### DIRECTIVE
Print each entry word for word without images.

---

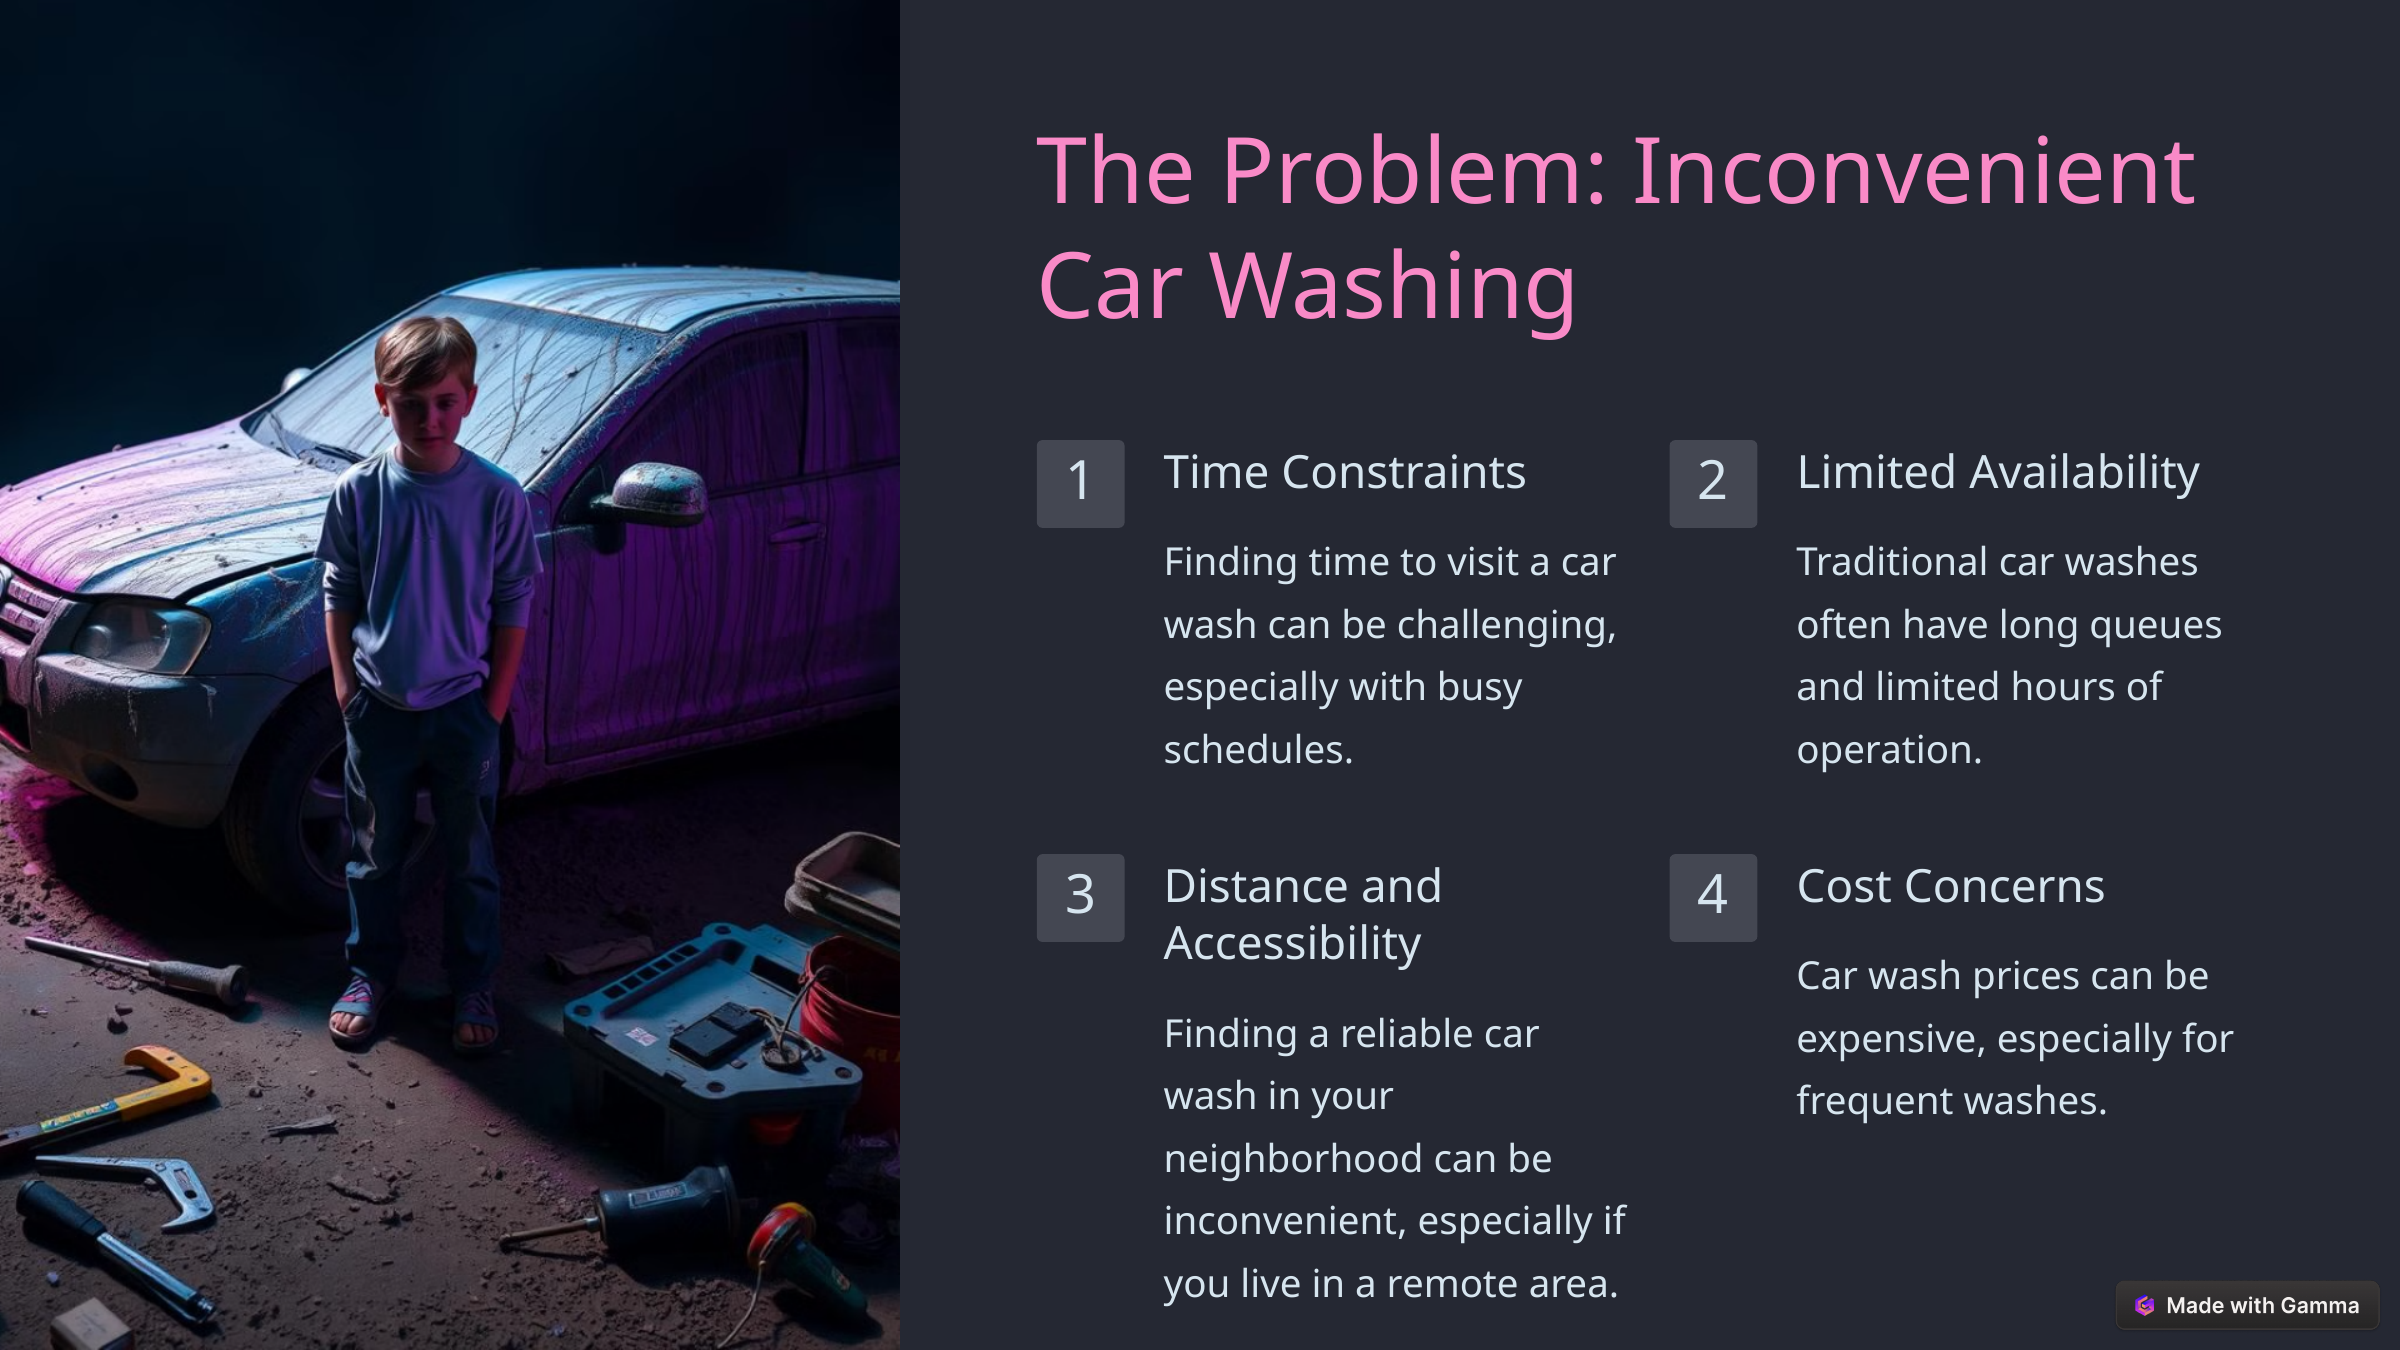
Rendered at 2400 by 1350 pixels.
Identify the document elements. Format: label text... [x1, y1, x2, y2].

text_box Distance and Accessibility [1163, 853, 1631, 969]
text_box [1036, 854, 1125, 942]
text_box Finding time to visit a car wash can be challenging, especially with busy schedules. [1163, 520, 1631, 771]
text_box Time Constraints [1163, 440, 1624, 498]
text_box [1036, 440, 1125, 528]
text_box 4 [1698, 870, 1729, 926]
text_box 3 [1065, 870, 1097, 926]
text_box Car wash prices can be expensive, especially for frequent washes. [1796, 934, 2264, 1123]
text_box 2 [1698, 456, 1729, 512]
text_box The Problem: Inconvenient Car Washing [1036, 107, 2264, 338]
text_box Limited Availability [1796, 440, 2257, 498]
text_box [1669, 440, 1758, 528]
text_box 1 [1070, 456, 1091, 512]
text_box Cost Concerns [1796, 854, 2257, 912]
text_box [1669, 854, 1758, 942]
text_box Finding a reliable car wash in your neighborhood can be inconvenient, especially if you live in a remote area. [1163, 992, 1631, 1243]
picture [2106, 1271, 2389, 1339]
picture [0, 0, 900, 1350]
text_box Traditional car washes often have long queues and limited hours of operation. [1796, 520, 2264, 709]
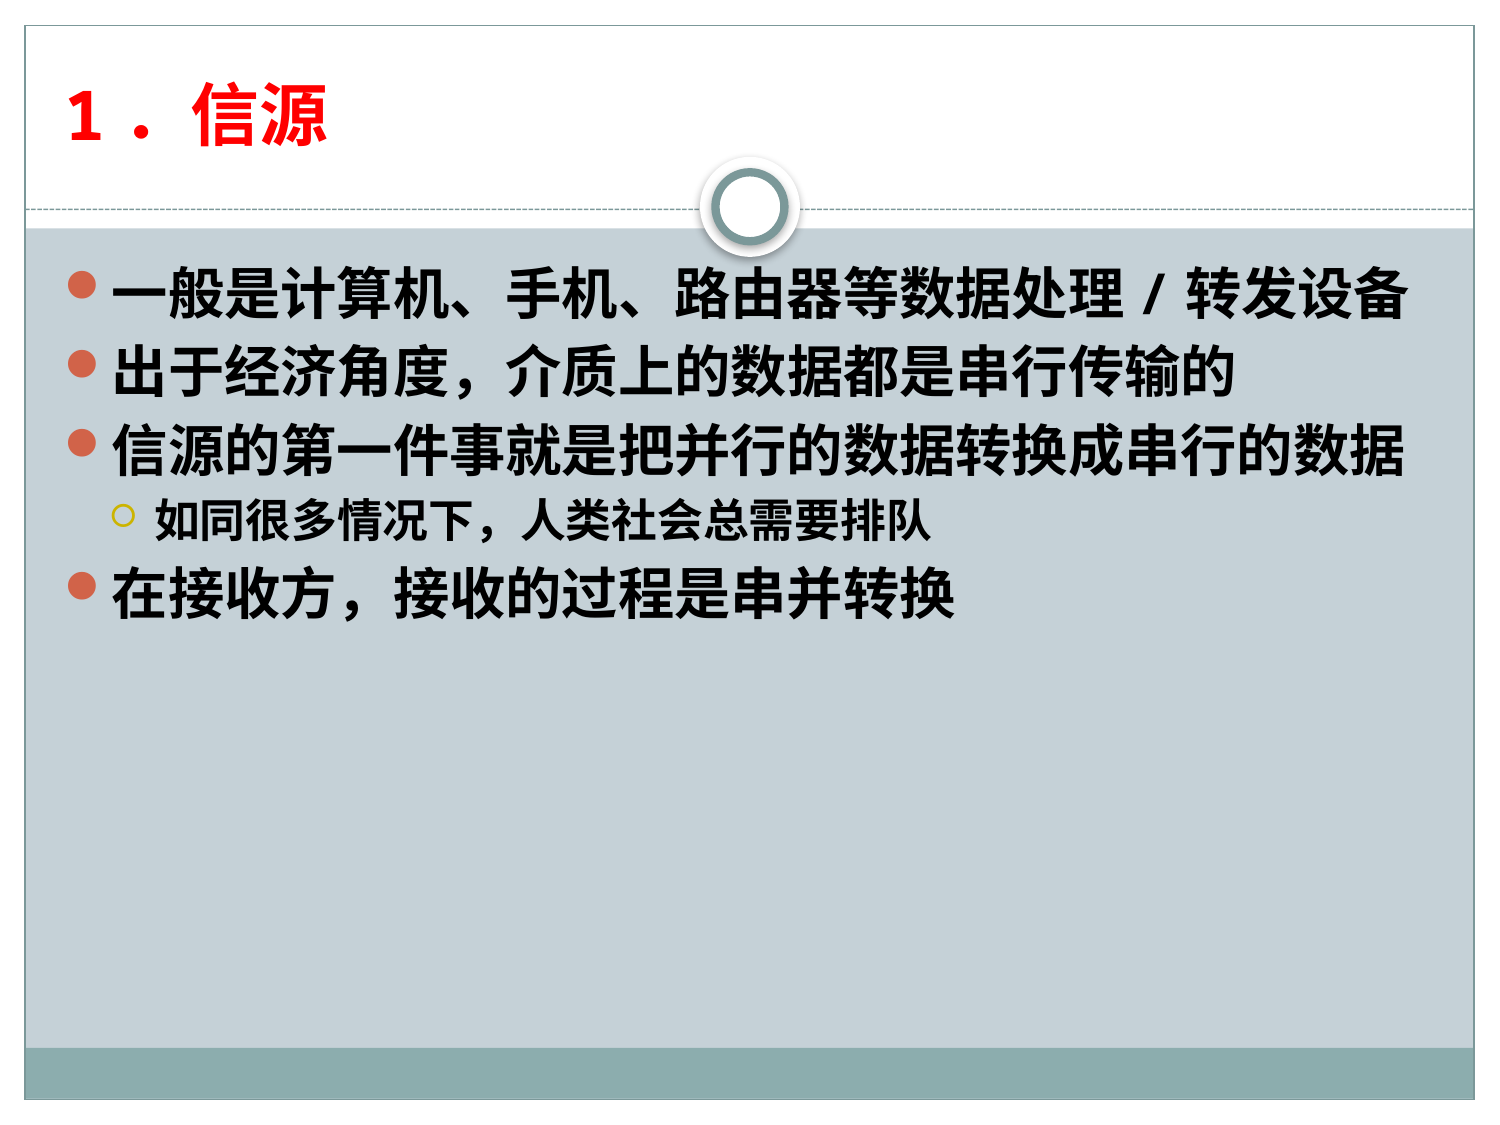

---

### RESPONSE AREA
Rendered at 2400 by 1350 pixels.
Identify the document elements. Format: label text... [x1, y1, x2, y2].

text_box Distance and Accessibility [1163, 853, 1631, 969]
text_box [1036, 854, 1125, 942]
text_box Finding time to visit a car wash can be challenging, especially with busy schedules. [1163, 520, 1631, 771]
text_box Time Constraints [1163, 440, 1624, 498]
text_box [1036, 440, 1125, 528]
text_box 4 [1698, 870, 1729, 926]
text_box 3 [1065, 870, 1097, 926]
text_box Car wash prices can be expensive, especially for frequent washes. [1796, 934, 2264, 1123]
text_box 2 [1698, 456, 1729, 512]
text_box The Problem: Inconvenient Car Washing [1036, 107, 2264, 338]
text_box Limited Availability [1796, 440, 2257, 498]
text_box [1669, 440, 1758, 528]
text_box 1 [1070, 456, 1091, 512]
text_box Cost Concerns [1796, 854, 2257, 912]
text_box [1669, 854, 1758, 942]
text_box Finding a reliable car wash in your neighborhood can be inconvenient, especially if you live in a remote area. [1163, 992, 1631, 1243]
picture [2106, 1271, 2389, 1339]
picture [0, 0, 900, 1350]
text_box Traditional car washes often have long queues and limited hours of operation. [1796, 520, 2264, 709]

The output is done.